I have a large number of time series (millions) of varying length that I plan to do a clustering analysis on (probably using the sklearn implementation of kmeans).
For my purposes I need to align the time series (such that the maximum value is centered, pad them with zeros (so they are all the same length), and normalize them before I can do the clustering analysis. So as a trivial example, something like:
[5, 0, 7, 10, 6]
Would become something like
[0, 0.5, 0, 0.7, 1, 0.6, 0, 0, 0]
In the real data, the raw time series are of length 90, and the padded/aligned/normed time series are of length 181. Of course, we have lots of zeros here, so a sparse matrix seems the ideal way of storing the data.

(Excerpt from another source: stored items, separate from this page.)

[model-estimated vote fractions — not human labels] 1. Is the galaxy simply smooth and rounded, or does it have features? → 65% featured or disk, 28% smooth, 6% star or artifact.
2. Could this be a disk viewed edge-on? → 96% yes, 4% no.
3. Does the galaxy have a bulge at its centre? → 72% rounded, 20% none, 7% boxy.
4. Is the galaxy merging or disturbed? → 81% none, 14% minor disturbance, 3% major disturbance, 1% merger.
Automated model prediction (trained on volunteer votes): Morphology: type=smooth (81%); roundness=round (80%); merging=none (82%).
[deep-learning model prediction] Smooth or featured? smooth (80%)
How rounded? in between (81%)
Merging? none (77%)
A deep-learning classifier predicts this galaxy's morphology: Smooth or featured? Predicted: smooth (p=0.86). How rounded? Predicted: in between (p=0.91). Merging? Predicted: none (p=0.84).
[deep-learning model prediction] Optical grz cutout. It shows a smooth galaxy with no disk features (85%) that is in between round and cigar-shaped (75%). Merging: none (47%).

Based on this, I have two related questions:
1 - How best to store these in memory? My current, inefficient method is to calculate the dense normed/aligned/padded matrix for each time series and write to a simple text file for storage purposes, then separately read that data into a scipy sparse lil matrix:
rows, columns = N, 181
matrix = scipy.sparse.lil_matrix( (rows, columns) )
for i,line in enumerate(open(file_containing_dense_matrix_data)):
# The first two values in each line are metadata
line = map(float,line.strip().split(',')[2:])
matrix[i]=line
This is both slow and more memory intensive than I had hoped. Is there a preferred method?
2 - Is there a better way to store the time series on disk? I have yet to find an efficient means to write the data to disk directly as a sparse matrix that I can read (relatively) quickly into memory at a later time.
My ideal response here is a method that addresses both questions, i.e. a method to store the dense matrix rows directly into a sparse data structure, and to efficiently read/write the data to/from disk.